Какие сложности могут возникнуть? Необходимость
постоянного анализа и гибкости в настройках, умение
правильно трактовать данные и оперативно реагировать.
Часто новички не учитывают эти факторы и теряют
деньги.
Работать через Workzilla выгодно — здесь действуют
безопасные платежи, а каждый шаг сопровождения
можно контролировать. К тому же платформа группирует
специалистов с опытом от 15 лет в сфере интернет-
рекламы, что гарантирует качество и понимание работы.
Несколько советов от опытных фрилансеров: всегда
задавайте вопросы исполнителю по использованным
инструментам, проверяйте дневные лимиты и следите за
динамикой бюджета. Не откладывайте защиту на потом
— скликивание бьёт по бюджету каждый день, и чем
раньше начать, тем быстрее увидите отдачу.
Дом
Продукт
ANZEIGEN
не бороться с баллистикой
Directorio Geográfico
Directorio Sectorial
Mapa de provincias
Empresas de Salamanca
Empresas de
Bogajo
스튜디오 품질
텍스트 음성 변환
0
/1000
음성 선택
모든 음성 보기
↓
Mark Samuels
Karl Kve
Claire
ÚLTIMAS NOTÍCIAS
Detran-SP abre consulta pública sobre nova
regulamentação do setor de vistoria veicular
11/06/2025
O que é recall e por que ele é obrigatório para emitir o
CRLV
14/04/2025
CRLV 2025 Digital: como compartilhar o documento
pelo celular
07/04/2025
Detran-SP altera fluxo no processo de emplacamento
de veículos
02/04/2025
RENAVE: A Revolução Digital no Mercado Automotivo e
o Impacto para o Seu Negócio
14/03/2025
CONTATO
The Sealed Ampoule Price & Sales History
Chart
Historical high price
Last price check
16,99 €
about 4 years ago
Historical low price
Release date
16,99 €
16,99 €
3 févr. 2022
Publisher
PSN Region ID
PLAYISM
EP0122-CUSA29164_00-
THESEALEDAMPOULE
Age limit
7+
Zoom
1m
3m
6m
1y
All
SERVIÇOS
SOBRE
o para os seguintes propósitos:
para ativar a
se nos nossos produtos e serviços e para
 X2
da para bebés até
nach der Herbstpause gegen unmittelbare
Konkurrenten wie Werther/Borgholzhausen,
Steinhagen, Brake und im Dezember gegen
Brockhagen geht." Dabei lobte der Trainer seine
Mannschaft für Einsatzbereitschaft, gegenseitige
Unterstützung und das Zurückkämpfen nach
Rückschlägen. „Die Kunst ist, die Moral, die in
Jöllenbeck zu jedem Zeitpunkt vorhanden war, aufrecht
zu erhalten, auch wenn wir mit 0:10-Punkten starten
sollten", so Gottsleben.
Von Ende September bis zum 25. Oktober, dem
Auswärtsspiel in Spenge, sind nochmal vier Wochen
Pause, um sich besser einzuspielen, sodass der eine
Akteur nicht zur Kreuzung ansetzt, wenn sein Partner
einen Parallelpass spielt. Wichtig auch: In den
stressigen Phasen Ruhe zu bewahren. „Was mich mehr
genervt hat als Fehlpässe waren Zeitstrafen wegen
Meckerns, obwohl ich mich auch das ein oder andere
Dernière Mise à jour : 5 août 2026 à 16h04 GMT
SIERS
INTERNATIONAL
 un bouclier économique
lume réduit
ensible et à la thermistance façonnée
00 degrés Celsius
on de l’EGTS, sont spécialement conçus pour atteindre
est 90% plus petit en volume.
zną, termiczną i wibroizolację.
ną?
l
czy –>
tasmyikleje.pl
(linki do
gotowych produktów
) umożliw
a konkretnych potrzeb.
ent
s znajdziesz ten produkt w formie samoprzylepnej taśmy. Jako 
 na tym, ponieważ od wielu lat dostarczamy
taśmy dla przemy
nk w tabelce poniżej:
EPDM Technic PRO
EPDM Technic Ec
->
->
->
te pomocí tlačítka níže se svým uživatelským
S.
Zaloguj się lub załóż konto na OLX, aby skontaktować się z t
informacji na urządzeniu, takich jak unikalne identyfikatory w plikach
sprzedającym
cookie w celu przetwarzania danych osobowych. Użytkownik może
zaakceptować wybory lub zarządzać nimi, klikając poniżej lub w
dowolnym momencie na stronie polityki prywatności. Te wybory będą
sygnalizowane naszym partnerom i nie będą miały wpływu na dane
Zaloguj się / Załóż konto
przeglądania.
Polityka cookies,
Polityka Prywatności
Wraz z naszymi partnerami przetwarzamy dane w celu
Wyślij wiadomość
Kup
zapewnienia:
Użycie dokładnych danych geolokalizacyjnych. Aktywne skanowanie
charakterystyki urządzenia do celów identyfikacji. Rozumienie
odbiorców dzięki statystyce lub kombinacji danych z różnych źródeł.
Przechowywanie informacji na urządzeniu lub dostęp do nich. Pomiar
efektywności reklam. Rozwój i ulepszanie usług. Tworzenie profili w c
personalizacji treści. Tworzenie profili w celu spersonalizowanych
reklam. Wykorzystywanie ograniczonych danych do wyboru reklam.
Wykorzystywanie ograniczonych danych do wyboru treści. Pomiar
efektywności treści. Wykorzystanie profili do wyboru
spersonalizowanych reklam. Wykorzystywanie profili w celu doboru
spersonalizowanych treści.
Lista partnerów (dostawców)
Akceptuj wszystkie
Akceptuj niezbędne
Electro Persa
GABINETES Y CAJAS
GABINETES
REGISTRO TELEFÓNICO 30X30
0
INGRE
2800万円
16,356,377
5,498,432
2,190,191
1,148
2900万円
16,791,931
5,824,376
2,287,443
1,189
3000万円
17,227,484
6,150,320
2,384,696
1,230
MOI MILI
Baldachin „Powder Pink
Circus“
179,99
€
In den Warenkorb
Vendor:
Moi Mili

WORK TO BE COMPLETED: Copy the lines of the records word for word, starting with the very first line and going on through the line with "Directorio Geográfico", both included.

PROBLEM SOLUTION:
Какие сложности могут возникнуть? Необходимость
постоянного анализа и гибкости в настройках, умение
правильно трактовать данные и оперативно реагировать.
Часто новички не учитывают эти факторы и теряют
деньги.
Работать через Workzilla выгодно — здесь действуют
безопасные платежи, а каждый шаг сопровождения
можно контролировать. К тому же платформа группирует
специалистов с опытом от 15 лет в сфере интернет-
рекламы, что гарантирует качество и понимание работы.
Несколько советов от опытных фрилансеров: всегда
задавайте вопросы исполнителю по использованным
инструментам, проверяйте дневные лимиты и следите за
динамикой бюджета. Не откладывайте защиту на потом
— скликивание бьёт по бюджету каждый день, и чем
раньше начать, тем быстрее увидите отдачу.
Дом
Продукт
ANZEIGEN
не бороться с баллистикой
Directorio Geográfico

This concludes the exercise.